Isikoff found "the VA has spent nearly $2.8 billion
since 1990 on new hospitals, clinics and nursing homes to expand a
system that's actually underused," as the number of veterans declines,
from 28 million in 1980 to 23 million this year. Isikoff focused on the
VA hospital in Beckley, West Virginia, "a $29 million-a-year,
full-service medical center." Though admissions have fallen by a third
since 1990, and three other VA hospitals serve the state, Isikoff noted,
"VA facilities are among the government goodies hardest to take away --
Congress hasn't shut one down since the Johnson administration."
Values and Victims
U.S. News & World Report writer Wray Herbert took a
sobering look March 6 at what social critics are saying about the
breakdown of national identity. Herbert found that "a wide array of
cultural critics believe this public uneasiness reflects some gut-level
sense that the right relationship between citizen, state and civil
society has been distorted or perhaps even lost."
Citing liberal critic Christopher Lasch, Herbert
wrote, "the new elitists are often those who feel most free to espouse
traditional liberal values -- integrated schools, wealth redistribution,
preferential hiring policies -- even though those politics don't affect
their own daily lives. They then stand above the fray as different
groups of less privileged citizens fight over the very real consequences
of those policies, often dividing across racial lines."
Herbert got specific: "Schools, for example, have
become social-service agencies and self-esteem clinics and are so
overburdened with therapeutic tasks that they can't perform their
primary function -- teaching -- very well....Similarly, the institutions
of government spend less time governing and more time attending to the
bruised feelings of various classes of victims."
Back Page
Computer Forums Reveal ABC Biases
Letting Down Their Hair
The ABC "On Demand" section on America Online is the
newest location for reporters to let down their liberal hair.

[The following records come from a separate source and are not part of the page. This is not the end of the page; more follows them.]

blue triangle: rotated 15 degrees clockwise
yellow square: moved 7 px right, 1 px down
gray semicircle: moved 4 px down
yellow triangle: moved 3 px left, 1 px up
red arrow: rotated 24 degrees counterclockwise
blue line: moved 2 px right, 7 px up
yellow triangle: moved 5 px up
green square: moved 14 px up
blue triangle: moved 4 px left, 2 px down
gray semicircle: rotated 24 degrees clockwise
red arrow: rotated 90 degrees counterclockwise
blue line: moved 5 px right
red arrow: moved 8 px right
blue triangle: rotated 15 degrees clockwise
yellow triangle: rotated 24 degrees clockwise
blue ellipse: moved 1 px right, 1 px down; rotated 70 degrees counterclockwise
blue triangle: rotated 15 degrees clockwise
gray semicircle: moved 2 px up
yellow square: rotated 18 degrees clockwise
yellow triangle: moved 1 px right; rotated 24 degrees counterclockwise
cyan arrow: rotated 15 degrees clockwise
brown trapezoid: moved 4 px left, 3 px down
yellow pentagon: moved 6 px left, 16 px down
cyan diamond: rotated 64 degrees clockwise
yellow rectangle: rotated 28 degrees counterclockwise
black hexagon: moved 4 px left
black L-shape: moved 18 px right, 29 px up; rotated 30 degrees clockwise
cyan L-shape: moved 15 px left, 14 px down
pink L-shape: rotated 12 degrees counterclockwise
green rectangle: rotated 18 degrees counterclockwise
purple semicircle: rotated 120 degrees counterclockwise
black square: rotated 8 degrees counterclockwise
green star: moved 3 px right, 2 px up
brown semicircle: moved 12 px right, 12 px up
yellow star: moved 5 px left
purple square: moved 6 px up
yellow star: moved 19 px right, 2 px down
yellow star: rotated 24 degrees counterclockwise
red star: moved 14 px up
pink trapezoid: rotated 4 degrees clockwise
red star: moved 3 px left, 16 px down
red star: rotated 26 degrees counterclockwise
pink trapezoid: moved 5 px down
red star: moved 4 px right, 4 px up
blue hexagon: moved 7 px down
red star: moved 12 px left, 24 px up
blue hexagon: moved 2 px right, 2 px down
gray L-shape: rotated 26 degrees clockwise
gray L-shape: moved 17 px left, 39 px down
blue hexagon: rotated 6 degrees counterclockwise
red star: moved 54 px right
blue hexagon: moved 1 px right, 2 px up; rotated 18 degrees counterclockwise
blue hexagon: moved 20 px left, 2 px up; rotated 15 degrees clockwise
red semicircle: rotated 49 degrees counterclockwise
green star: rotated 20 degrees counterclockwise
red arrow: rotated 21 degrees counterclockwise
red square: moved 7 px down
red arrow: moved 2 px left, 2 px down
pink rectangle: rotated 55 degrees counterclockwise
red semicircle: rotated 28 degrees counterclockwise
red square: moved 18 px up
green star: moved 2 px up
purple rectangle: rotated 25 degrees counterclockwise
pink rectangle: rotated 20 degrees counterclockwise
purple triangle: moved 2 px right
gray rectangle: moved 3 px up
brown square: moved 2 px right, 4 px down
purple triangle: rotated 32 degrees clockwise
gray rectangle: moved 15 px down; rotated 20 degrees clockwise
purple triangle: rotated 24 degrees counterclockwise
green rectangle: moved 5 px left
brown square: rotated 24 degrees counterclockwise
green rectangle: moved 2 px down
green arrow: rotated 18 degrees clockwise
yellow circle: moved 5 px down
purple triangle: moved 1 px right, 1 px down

In a
January 5 Online Auditorium, where subscribers can pose questions to an
ABC reporter, Carole Simpson warned: "I fear that the Contract with
America, if enacted, may be detrimental to the family, especially those
single women and their children...my fear is that Mr. Gingrich, given
his history, may increase what I see as a new mean-spiritedness in this
country...I would like to think that the American people care about poor
people, about sick people, about homeless people, and about poor
children. I am shocked by the new mean-spiritedness." Simpson also
claimed: "I think the coverage of the new Republican leadership has been
extremely positive."
Day One reporter John Hockenberry also played the
worry wart on March 2: "I think American politics thrives on ignorance
today. I think American policy works without a backup plan as long as
people are so unrepentantly uninformed." Hockenberry added: "I think
that capitalism is inherently amoral and it is folly to expect that a
system run on greed will be able to adopt some virtuous precepts to
prevent the violations of human rights." Of Clinton's political
prospects, Hockenberry wrote: "Faced with the choice of a crowd-pleasing
fanatic trying to look like a Republican and about a hundred real Repubs...it
looks tough to me." Asked if the Contract with America would work, he
joked: "Yes. I'm moving to Switzerland."
In the March 23 online session, ABC News Capitol Hill
reporter John Cochran claimed: "Sen. Bob Packwood...is certainly
conservative on most issues. But Packwood is extremely dubious about any
tax cut until we are well on the road to balancing the budget."
According to National Journal's 1992 ratings, the socially liberal
Packwood drew a 54 percent conservative score on economic issues,
compared to 89 percent for Bob Dole.